Directions >> Print every entry exactly as written and exclude all images.
*** Exercise input Section Begins ***
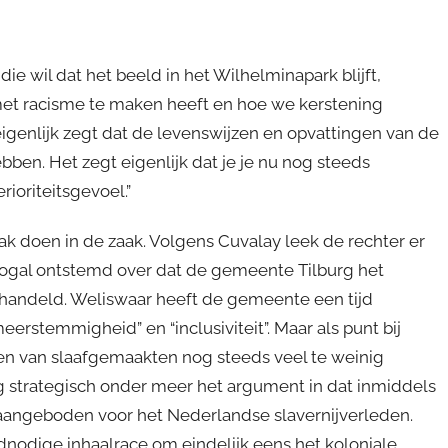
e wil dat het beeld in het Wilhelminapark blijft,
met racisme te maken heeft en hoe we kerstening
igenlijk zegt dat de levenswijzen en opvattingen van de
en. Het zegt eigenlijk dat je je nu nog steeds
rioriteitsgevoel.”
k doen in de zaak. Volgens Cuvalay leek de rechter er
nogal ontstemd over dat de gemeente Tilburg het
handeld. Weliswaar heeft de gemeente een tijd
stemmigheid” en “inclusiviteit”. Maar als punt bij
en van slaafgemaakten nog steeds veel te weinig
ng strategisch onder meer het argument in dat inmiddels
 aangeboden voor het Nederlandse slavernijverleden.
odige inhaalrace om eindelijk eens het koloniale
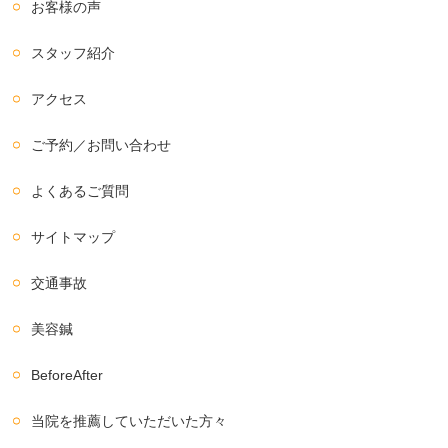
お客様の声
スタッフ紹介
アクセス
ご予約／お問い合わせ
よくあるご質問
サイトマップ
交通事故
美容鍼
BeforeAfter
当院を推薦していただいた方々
*** Exercise input Section Ends ***
Written answer >>
e wil dat het beeld in het Wilhelminapark blijft,
met racisme te maken heeft en hoe we kerstening
igenlijk zegt dat de levenswijzen en opvattingen van de
en. Het zegt eigenlijk dat je je nu nog steeds
rioriteitsgevoel.”
k doen in de zaak. Volgens Cuvalay leek de rechter er
nogal ontstemd over dat de gemeente Tilburg het
handeld. Weliswaar heeft de gemeente een tijd
stemmigheid” en “inclusiviteit”. Maar als punt bij
en van slaafgemaakten nog steeds veel te weinig
ng strategisch onder meer het argument in dat inmiddels
 aangeboden voor het Nederlandse slavernijverleden.
odige inhaalrace om eindelijk eens het koloniale
お客様の声
スタッフ紹介
アクセス
ご予約／お問い合わせ
よくあるご質問
サイトマップ
交通事故
美容鍼
BeforeAfter
当院を推薦していただいた方々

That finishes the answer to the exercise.